**Provided text:**
#####

SITE-A : Programming Lightweight Parser for Tagged Document

#### A lightweight module to load something looks like XML ####

A document that has tags in it is just cool.
With that feature we can easily deal with various types of data structure. But thanks to the prestigious name 'XML', we have to care of many many undesireble but allegedly convenient regulations.
That's too much troube, isn't it?

DOCTYPE declaration? Who cares?
DTD? Who knows?

Listen. What I wanna do is just to load a document that has tags and use it in my promising program! Get out of my way!

Surely, you think so, too, don't you?

The source code to load a document that has tags

XML? I got tired of that name.
I'm just going to load a document that has tags.

#####

**Brief:** Rewrite the stretch from "With that feature" through "that has tags." in the text on the lightweight parser, swapping every "document" for "file". These entries come from a separate source.

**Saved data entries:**
#####

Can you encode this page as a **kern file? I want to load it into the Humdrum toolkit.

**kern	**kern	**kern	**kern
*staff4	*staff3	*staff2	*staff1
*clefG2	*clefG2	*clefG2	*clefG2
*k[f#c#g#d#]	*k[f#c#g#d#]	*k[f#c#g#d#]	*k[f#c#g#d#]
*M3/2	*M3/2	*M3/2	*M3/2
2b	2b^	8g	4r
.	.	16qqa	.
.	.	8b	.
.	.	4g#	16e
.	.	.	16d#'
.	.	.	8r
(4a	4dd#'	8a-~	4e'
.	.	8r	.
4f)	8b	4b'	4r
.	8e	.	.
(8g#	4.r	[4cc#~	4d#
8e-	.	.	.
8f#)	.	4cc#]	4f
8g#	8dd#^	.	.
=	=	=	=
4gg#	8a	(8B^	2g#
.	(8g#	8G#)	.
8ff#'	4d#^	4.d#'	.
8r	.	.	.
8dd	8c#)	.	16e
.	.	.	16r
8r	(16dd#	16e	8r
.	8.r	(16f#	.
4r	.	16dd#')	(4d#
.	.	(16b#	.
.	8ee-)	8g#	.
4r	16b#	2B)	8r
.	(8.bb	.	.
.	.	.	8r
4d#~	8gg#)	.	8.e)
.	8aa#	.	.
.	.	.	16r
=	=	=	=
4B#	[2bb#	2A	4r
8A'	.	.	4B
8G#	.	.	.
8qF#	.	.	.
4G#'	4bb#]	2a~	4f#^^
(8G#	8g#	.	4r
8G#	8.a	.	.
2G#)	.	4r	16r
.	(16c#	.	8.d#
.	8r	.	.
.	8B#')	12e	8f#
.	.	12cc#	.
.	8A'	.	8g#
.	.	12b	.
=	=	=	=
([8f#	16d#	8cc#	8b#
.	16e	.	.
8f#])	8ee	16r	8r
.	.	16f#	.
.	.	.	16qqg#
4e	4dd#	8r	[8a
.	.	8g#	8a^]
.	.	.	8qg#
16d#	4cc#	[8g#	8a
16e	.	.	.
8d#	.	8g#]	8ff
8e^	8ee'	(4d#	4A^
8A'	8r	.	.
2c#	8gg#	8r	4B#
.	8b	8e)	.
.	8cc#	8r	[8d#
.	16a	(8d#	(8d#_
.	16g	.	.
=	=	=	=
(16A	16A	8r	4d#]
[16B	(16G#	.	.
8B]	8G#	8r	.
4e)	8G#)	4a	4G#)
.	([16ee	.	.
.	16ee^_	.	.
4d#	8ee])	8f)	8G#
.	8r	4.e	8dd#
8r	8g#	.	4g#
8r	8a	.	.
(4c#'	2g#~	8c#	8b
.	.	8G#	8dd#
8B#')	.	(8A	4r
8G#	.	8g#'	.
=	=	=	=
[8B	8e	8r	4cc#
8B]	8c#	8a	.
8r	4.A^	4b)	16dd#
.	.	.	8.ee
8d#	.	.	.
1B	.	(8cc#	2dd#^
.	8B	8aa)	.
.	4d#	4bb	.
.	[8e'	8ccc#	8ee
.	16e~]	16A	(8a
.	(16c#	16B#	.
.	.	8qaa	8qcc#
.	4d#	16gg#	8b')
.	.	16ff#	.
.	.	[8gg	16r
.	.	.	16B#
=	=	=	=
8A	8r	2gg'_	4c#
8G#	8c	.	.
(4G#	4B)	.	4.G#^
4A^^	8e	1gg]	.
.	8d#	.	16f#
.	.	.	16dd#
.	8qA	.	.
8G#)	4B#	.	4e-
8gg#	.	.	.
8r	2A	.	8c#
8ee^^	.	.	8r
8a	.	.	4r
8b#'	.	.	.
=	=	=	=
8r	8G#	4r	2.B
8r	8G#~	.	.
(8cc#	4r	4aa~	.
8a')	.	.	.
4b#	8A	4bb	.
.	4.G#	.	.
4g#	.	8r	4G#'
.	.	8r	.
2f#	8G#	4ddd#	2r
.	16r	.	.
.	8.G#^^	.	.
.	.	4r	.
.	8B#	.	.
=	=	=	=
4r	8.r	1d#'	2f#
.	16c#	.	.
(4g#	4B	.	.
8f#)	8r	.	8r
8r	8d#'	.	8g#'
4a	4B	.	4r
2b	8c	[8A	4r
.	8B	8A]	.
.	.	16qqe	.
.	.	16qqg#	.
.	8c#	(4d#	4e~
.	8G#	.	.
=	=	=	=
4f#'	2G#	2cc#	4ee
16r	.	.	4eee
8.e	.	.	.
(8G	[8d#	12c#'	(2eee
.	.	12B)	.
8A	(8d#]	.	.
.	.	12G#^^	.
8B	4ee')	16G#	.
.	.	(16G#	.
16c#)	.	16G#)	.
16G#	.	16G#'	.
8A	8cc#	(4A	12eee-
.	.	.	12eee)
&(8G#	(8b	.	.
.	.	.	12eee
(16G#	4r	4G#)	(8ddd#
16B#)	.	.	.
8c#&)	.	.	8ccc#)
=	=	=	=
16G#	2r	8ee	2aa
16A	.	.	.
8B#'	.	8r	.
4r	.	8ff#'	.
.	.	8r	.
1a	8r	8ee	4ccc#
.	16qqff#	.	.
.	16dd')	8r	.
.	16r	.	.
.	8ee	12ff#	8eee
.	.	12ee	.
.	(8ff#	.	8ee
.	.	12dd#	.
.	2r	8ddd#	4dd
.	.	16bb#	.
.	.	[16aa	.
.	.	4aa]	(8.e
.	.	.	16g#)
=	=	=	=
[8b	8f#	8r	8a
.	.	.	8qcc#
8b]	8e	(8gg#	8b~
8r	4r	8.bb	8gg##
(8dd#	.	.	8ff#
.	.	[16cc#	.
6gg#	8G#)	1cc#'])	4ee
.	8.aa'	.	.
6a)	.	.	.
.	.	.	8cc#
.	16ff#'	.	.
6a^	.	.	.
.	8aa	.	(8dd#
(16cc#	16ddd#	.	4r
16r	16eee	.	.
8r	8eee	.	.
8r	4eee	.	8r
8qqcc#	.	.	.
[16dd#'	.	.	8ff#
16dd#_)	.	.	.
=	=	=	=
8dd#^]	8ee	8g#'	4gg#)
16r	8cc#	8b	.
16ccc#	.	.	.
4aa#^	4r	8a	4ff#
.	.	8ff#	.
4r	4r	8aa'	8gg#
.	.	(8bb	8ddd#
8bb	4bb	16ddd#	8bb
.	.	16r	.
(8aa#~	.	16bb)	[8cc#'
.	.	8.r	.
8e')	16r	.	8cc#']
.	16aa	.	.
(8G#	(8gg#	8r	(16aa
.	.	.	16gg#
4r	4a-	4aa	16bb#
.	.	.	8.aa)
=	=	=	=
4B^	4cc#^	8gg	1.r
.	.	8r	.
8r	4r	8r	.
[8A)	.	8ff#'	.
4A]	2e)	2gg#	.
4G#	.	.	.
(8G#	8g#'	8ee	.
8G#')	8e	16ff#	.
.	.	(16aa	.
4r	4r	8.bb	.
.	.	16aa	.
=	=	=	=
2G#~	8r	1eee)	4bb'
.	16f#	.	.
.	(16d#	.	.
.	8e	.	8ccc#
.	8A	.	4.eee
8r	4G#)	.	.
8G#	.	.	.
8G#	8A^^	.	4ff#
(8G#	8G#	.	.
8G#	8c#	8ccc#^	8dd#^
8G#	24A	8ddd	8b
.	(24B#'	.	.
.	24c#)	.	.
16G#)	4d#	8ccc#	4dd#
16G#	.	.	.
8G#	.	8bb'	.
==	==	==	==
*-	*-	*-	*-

#####

**Answer space:**
With that feature we can easily deal with various types of data structure. But thanks to the prestigious name 'XML', we have to care of many many undesireble but allegedly convenient regulations.
That's too much troube, isn't it?

DOCTYPE declaration? Who cares?
DTD? Who knows?

Listen. What I wanna do is just to load a file that has tags and use it in my promising program! Get out of my way!

Surely, you think so, too, don't you?

The source code to load a file that has tags

XML? I got tired of that name.
I'm just going to load a file that has tags.